=== Begin Enclosure ===
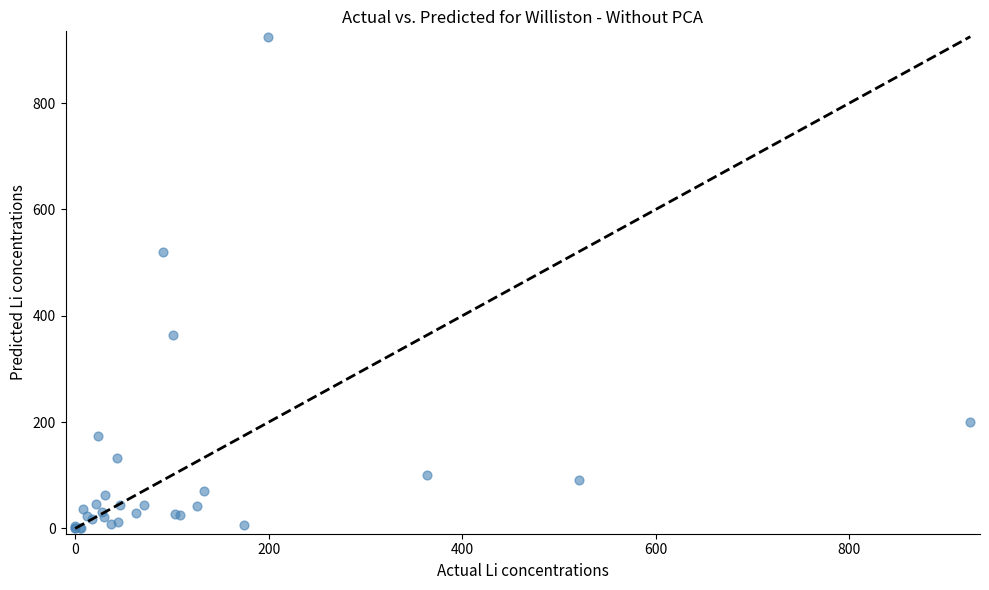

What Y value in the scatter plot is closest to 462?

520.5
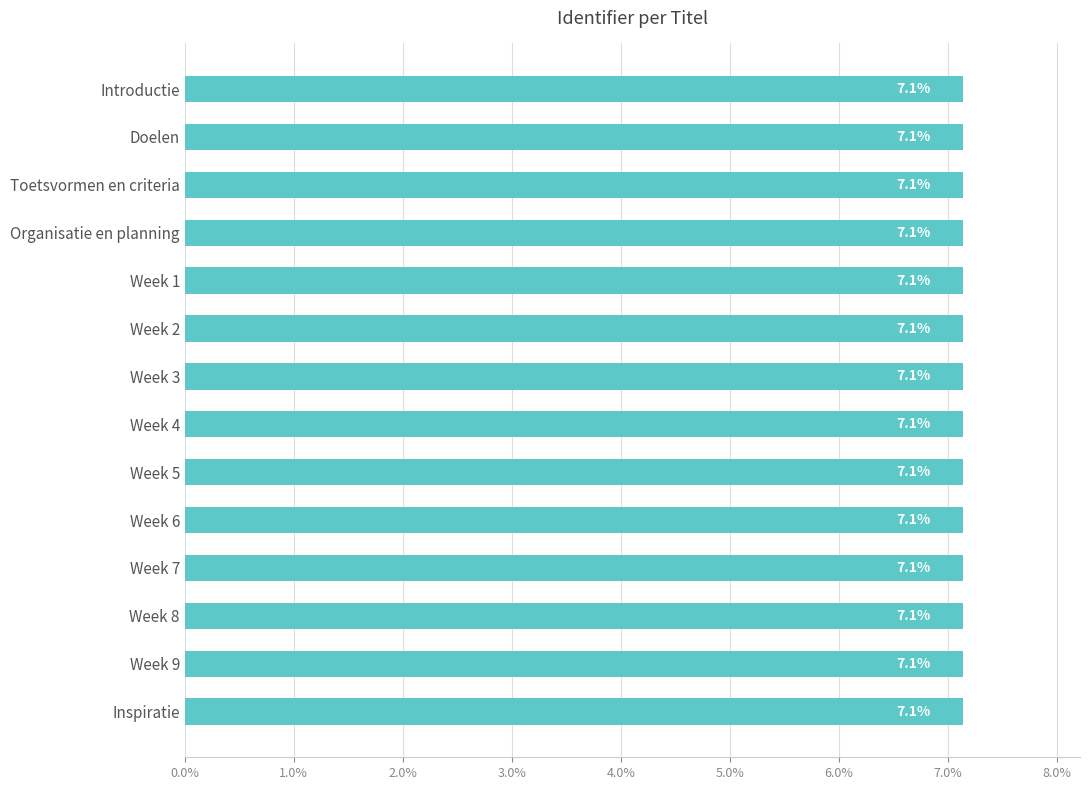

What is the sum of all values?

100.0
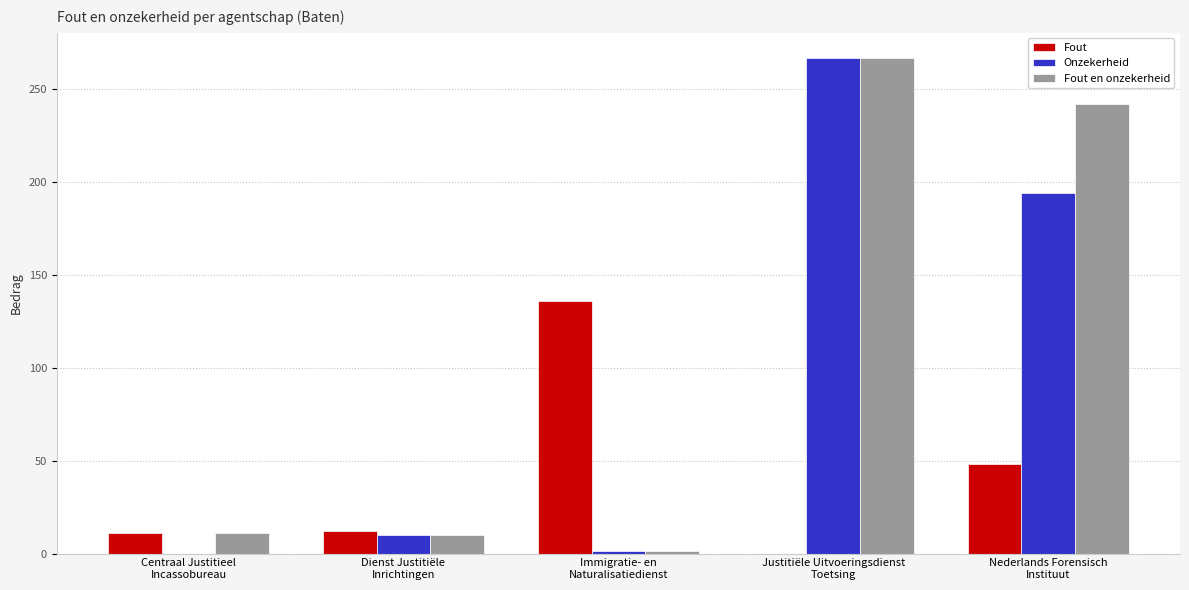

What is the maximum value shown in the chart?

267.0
=== End Enclosure ===
WHAT YOU WILL DO:
Copy out the text of all three records above word for word, omitting the pictures.

EXERCISE RESULT:
What Y value in the scatter plot is closest to 462?

520.5

What is the sum of all values?

100.0

What is the maximum value shown in the chart?

267.0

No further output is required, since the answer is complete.